## Directions
Write the listing out again word for word, leaving each picture behind.

*** Data to process Section Begins ***

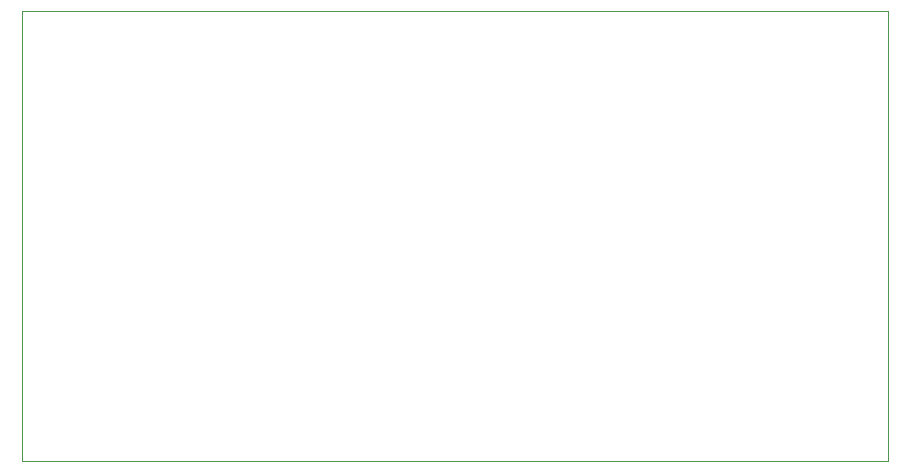
<source format=gbr>
%TF.GenerationSoftware,Altium Limited,Altium Designer,23.10.1 (27)*%
G04 Layer_Color=16711935*
%FSLAX45Y45*%
%MOMM*%
%TF.SameCoordinates,AA33C9F7-56E5-4FFB-A8AB-1004920BA132*%
%TF.FilePolarity,Positive*%
%TF.FileFunction,Keep-out,Top*%
%TF.Part,Single*%
G01*
G75*
%TA.AperFunction,NonConductor*%
%ADD20C,0.00000*%
D20*
Y3809009D02*
X7333005D01*
Y0D02*
Y3809009D01*
X0Y0D02*
X7333005D01*
X0D02*
Y3809009D01*
%TF.MD5,2202501c47655b0d96e7aa67f332c806*%
M02*

</source>
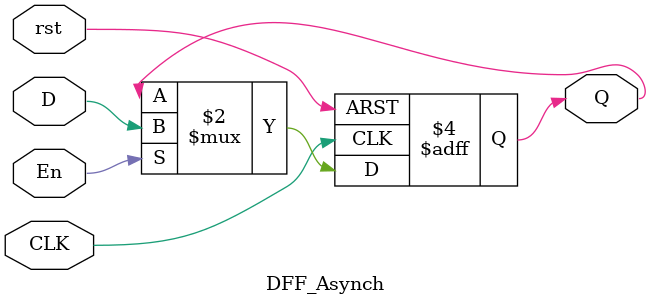
<source format=v>
`timescale 1ns / 1ps
module DFF_Asynch
(
    input D,
    input CLK,
    input rst,En,
    output reg Q
);
    always @(posedge CLK or posedge rst ) 
    begin
        if(rst)
            Q <=1'b0;
        else
            if(En)
                Q<=D;
    end 
endmodule
</source>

*** Data to process Section Ends ***

## Task solution
<source format=gbr>
%TF.GenerationSoftware,Altium Limited,Altium Designer,23.10.1 (27)*%
G04 Layer_Color=16711935*
%FSLAX45Y45*%
%MOMM*%
%TF.SameCoordinates,AA33C9F7-56E5-4FFB-A8AB-1004920BA132*%
%TF.FilePolarity,Positive*%
%TF.FileFunction,Keep-out,Top*%
%TF.Part,Single*%
G01*
G75*
%TA.AperFunction,NonConductor*%
%ADD20C,0.00000*%
D20*
Y3809009D02*
X7333005D01*
Y0D02*
Y3809009D01*
X0Y0D02*
X7333005D01*
X0D02*
Y3809009D01*
%TF.MD5,2202501c47655b0d96e7aa67f332c806*%
M02*

</source>
<source format=v>
`timescale 1ns / 1ps
module DFF_Asynch
(
    input D,
    input CLK,
    input rst,En,
    output reg Q
);
    always @(posedge CLK or posedge rst ) 
    begin
        if(rst)
            Q <=1'b0;
        else
            if(En)
                Q<=D;
    end 
endmodule
</source>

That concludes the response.